__Exercise brief__. Reproduce the listing below word for word, with the pictures left out.

__Entries supplied__.
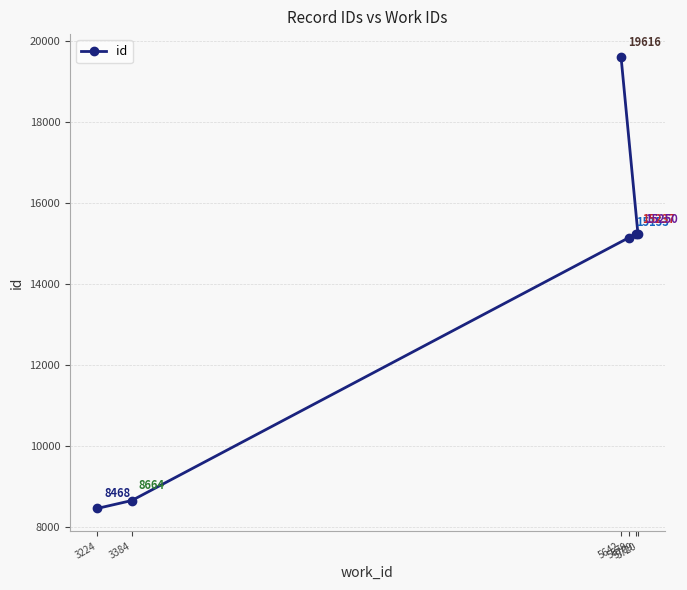

What is the smallest value displayed?

8468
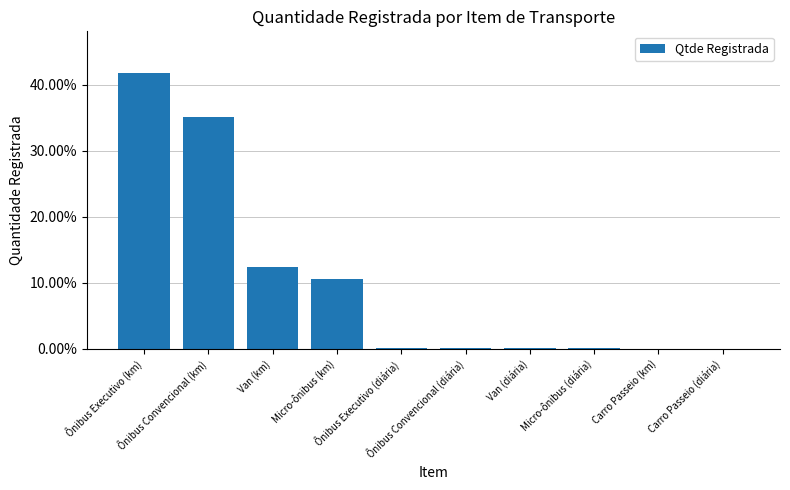

List the labels in order of value, smallest first.

Carro Passeio (km), Carro Passeio (diária), Micro-ônibus (diária), Van (diária), Ônibus Convencional (diária), Ônibus Executivo (diária), Micro-ônibus (km), Van (km), Ônibus Convencional (km), Ônibus Executivo (km)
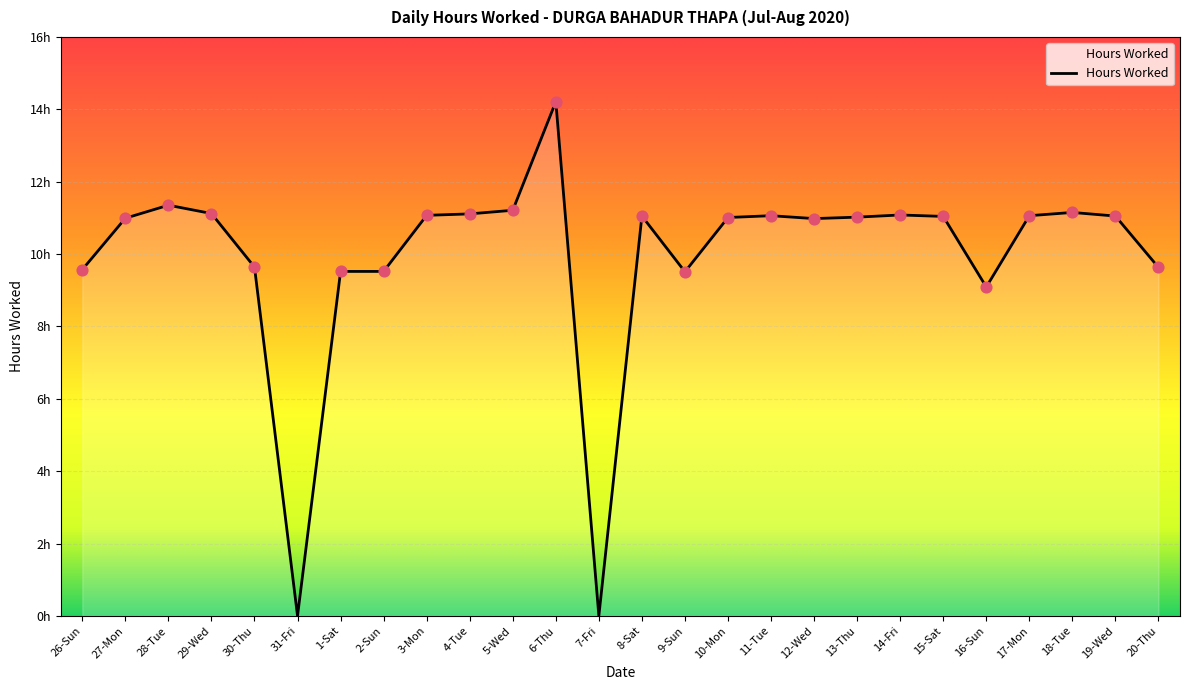

Which has a higher value, 2-Sun or 30-Thu?

30-Thu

__Output below__.
What is the smallest value displayed?

8468

List the labels in order of value, smallest first.

Carro Passeio (km), Carro Passeio (diária), Micro-ônibus (diária), Van (diária), Ônibus Convencional (diária), Ônibus Executivo (diária), Micro-ônibus (km), Van (km), Ônibus Convencional (km), Ônibus Executivo (km)

Which has a higher value, 2-Sun or 30-Thu?

30-Thu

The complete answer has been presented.